In that vein, there was also no obvious way to see value-menu items, and we didn't spot any mobile discounts at all – maybe that might change had we been able to create an account, but the stars weren't aligning.

The app does support mobile payment options, and conveniently shows you locations where you can use the feature (and there appear to be plenty).

Overall, Sonic's app reflects its position in the national fast-food market, and lacks the polish of BK's or even Wendy's app. Some elements even feel like they've been shoehorned in from the restaurant's website.

Download: (iOS | Android)

White Castle

This is easily the smallest of the restaurant chains we're covering today, but it holds a special place in the hearts of many diners (or maybe just this reviewer) lucky enough to live within its operating area.

Restaurant discovery is easy with the help of the app's tools, and while it's no problem to see operating hours, so many White Castles are open 24 hours a day that the feature's almost unnecessary.

The menu page offers an attractive breakdown of food types, and it's easy to customize your selections with the toppings of your choice. The one big failure here is the lack of per-item nutritional info, and the app instead provides a nearly-unusable-on-mobile giant PDF of the nutritional deets for every single product White Castle sells.

White Castle scores one very big plus with the availability of an actual, functional mobile order system: choose the food you want from the menu view, customize to your tastes, and set your quantities (and White Castle is about, if nothing else, consuming slider after slider after slider).

That said, the feature isn't without its downsides, the biggest being that you don't get to see what anything costs until you add it to your order (and then have to manually navigate to your “sack” to view the in-progress list of items). That's compounded by the ability to choose from add-ons like bacon, eggs, or extra cheese, with the note that “additional charges may apply” - but the app's not forthcoming with what those charges are.

If you're looking for a deal, the app does clue you in to offers like sales on 10-packs or 30-packs of sliders, but those are a little hard to find, mixed in with general product announcements and promotional messages.

For a smaller chain, White Castle's app really delivers.

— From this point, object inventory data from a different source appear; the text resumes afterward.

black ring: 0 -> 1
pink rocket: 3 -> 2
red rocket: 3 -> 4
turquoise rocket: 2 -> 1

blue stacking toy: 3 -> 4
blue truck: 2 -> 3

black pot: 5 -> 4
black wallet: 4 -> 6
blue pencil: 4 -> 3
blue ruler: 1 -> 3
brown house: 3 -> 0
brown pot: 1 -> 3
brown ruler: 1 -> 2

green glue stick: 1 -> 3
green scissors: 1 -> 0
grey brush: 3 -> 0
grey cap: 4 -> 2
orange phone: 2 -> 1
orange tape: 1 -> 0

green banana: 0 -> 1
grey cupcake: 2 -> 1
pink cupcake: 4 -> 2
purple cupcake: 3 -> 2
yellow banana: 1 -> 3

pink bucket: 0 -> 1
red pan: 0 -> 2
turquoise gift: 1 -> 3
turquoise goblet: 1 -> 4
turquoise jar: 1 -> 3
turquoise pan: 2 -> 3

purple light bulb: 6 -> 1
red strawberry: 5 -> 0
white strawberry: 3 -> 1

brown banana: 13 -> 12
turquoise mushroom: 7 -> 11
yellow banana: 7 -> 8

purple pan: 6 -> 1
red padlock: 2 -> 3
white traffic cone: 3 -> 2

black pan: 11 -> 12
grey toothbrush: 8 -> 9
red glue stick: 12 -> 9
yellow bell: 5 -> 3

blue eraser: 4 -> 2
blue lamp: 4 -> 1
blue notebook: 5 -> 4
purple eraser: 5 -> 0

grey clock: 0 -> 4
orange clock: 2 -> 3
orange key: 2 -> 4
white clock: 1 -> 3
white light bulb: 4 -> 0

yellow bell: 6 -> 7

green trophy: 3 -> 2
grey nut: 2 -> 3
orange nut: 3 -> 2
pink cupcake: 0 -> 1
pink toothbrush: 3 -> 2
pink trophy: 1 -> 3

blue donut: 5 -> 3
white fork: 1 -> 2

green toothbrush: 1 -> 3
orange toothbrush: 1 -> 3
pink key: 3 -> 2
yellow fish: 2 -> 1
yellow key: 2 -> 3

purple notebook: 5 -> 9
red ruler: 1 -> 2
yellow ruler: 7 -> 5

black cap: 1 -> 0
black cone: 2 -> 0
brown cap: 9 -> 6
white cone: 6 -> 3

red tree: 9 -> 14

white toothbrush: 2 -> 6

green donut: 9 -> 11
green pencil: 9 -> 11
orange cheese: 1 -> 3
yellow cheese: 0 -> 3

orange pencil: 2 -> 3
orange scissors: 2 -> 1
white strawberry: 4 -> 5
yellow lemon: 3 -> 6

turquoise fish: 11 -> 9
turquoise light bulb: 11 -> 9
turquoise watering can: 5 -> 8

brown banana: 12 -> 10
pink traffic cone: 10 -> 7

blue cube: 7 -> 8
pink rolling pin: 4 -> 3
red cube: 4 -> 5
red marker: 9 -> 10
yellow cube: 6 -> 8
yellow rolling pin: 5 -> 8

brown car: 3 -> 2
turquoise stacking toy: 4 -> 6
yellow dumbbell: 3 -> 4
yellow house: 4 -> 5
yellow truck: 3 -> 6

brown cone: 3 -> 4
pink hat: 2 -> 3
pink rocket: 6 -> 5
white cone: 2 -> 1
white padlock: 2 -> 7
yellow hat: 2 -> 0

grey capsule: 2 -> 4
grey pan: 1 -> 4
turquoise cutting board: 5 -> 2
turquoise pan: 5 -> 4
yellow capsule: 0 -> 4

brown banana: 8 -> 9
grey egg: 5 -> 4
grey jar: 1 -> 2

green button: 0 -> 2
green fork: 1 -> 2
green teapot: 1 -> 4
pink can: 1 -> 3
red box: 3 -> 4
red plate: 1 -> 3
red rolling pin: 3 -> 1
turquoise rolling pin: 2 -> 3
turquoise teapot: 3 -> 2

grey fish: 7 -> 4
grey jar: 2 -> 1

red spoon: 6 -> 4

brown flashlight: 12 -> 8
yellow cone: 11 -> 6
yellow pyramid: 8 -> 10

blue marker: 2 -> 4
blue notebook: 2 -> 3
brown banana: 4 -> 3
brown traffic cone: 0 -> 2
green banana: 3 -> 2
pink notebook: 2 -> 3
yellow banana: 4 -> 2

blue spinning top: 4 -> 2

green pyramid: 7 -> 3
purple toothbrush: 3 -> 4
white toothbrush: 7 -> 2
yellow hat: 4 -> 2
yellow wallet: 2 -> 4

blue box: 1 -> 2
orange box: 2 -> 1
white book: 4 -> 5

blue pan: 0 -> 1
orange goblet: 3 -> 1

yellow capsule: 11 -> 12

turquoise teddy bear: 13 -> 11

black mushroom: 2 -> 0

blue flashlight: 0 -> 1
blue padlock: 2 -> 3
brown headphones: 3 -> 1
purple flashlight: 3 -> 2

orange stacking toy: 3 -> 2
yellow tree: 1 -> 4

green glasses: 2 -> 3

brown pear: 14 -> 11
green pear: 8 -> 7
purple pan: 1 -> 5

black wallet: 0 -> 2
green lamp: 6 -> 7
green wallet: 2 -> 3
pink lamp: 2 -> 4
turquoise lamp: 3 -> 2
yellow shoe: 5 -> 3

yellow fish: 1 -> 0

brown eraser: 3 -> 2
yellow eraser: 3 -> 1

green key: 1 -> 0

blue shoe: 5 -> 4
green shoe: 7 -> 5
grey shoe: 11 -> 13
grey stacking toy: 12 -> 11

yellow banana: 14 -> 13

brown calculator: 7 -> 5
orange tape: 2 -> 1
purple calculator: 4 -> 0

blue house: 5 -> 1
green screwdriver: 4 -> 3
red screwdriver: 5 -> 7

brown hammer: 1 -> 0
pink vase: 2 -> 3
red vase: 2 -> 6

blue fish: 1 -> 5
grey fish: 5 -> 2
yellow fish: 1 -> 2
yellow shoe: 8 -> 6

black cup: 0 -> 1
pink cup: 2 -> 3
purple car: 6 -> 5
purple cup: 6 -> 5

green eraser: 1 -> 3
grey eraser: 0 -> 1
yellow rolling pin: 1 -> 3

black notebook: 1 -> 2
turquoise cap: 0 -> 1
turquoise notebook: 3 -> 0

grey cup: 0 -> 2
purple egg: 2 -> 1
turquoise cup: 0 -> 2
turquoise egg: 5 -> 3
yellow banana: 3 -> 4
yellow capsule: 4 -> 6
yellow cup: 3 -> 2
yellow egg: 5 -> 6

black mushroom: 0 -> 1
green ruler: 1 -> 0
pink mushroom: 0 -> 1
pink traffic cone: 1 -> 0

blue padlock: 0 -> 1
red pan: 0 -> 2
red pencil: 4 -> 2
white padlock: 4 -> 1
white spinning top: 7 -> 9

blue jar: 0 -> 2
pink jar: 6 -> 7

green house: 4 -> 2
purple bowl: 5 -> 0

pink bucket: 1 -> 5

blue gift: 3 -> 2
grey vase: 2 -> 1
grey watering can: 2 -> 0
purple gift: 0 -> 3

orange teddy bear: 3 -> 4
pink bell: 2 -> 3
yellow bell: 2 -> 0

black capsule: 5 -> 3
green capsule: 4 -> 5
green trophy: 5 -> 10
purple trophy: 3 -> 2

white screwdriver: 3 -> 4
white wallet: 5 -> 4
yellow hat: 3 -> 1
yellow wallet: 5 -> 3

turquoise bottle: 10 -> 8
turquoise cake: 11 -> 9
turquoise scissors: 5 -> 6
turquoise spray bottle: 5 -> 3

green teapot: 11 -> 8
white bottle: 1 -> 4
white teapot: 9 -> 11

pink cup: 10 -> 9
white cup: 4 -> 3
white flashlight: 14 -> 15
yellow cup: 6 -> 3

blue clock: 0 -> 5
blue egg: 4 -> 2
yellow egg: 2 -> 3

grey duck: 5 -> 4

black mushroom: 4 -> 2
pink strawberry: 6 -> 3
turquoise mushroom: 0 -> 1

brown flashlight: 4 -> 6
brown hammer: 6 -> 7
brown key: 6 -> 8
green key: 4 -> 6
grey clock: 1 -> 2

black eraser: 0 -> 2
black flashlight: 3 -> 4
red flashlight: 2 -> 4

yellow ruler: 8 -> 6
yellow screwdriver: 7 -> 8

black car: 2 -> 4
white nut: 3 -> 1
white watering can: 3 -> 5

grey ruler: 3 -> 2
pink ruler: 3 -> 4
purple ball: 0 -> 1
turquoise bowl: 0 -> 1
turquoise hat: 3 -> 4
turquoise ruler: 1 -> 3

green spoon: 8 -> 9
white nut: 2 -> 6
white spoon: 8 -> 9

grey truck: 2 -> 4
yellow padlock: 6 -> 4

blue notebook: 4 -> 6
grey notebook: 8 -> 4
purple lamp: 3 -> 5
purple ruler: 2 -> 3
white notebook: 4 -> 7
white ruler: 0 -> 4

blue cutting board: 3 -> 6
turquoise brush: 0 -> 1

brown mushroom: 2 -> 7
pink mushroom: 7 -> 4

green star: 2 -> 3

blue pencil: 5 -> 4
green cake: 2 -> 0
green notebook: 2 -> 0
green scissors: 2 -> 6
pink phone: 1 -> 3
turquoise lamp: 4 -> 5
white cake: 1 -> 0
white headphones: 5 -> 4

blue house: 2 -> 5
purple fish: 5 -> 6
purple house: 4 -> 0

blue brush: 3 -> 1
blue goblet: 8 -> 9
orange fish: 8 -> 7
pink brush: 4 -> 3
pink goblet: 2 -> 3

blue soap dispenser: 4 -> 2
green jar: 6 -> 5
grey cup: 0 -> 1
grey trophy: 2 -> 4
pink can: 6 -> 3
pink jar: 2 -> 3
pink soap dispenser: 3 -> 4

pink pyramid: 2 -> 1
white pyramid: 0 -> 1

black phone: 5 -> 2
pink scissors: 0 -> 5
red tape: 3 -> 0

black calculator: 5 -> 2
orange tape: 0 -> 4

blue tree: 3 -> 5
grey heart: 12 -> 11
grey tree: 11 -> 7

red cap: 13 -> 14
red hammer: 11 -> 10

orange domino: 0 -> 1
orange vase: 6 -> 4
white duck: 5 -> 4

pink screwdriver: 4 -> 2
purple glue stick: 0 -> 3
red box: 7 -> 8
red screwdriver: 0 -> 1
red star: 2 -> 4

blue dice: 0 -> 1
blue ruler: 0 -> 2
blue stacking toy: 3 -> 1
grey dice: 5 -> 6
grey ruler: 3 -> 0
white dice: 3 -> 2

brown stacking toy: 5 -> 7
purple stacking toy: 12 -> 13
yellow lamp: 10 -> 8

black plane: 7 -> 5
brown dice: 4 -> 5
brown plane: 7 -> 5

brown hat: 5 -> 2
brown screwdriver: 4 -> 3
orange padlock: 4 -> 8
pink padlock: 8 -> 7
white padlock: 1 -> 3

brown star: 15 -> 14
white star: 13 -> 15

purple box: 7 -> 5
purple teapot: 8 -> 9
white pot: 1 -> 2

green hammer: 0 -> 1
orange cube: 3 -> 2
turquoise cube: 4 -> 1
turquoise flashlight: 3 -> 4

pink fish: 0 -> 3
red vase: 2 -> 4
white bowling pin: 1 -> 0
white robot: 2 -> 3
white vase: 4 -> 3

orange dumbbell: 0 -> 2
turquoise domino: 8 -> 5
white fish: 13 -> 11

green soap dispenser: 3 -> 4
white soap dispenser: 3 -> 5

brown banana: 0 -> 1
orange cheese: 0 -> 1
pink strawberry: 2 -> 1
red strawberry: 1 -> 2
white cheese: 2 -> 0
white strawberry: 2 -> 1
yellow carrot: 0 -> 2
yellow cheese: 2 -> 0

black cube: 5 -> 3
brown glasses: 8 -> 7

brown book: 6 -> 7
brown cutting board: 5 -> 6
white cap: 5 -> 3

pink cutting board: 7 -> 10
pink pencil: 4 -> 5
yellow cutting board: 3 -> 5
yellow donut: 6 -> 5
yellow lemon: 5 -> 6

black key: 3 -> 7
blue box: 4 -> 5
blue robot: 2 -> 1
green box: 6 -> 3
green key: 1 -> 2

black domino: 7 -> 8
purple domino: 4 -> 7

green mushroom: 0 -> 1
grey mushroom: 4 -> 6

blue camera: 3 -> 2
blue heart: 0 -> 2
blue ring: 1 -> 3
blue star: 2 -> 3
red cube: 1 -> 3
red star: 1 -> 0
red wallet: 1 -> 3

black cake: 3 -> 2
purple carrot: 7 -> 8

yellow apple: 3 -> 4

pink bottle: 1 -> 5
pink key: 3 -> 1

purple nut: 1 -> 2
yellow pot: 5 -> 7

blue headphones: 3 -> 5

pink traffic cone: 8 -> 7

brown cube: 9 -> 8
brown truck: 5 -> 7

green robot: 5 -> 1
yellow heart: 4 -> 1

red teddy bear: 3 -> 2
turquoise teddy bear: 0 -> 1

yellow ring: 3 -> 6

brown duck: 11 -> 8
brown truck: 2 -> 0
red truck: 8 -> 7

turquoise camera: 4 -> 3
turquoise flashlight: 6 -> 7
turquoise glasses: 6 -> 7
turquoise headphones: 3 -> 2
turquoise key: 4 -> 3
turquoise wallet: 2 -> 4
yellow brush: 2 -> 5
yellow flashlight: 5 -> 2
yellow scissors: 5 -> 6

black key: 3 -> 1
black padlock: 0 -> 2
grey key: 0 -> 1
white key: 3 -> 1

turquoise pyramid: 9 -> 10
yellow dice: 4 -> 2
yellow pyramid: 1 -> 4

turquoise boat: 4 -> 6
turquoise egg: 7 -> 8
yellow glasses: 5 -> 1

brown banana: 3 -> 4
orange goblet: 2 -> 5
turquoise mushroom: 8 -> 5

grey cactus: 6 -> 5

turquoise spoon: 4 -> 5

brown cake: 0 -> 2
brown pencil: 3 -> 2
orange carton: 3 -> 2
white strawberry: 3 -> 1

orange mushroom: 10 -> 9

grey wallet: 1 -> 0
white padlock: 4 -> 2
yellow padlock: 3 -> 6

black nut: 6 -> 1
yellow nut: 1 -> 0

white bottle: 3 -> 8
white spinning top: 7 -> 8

It could use a few tweaks here and there, and make some info much easier to find, but the availability of mobile ordering at all is pretty great – just swing by and pick up your food.

Download: (iOS | Android)

Taco Bell

We could keep looking at burger-centric restaurants all day, but let's finish things up by switching gears and heading south of the border with the help of Taco Bell.

Right from the start Taco Bell's app looks a lot different from any of our other contenders. It's heavily graphics-driven, with a modern, smoothly scrolling interface. That extends to sub-menus, with food items broken down into categories that are both individually accessible, and allow users to scroll continuously between them.

Finding nearby Taco Bell restaurants works just like it should. A clean map view doesn't bog you down with too much text, and you can easily tap on individual restaurants to get all relevant details.

Menu items feature big, attractive photos, and while there's calorie info, more detailed nutritional breakdowns are harder to find. And in a welcome departure from the rest of these apps, food pricing is displayed front and center.

Order customization is easy, and even extra-cost add-ons are clearly explained.

While you won't find tons in the way of special deals, the app does tend to have one offer you can redeem, which rotates on a semi-regular basis. For those eating on a budget, all the restaurant's “dollar cravings” are listed in one easy-to-find place.

Download: (iOS | Android)

In a landscape so dominated by burgers, who would have thought that the best fast-food app would be for a taco-based restaurant?

We've really enjoyed bringing you this look at some of the biggest and best (and some not-so-best) fast-food apps around. Did we overlook any key features? Neglect to include your favorite restaurant? Let us know in the comments, and we might just see fit to continue this list with a second volume – there are certainly enough restaurants ( and apps) out there.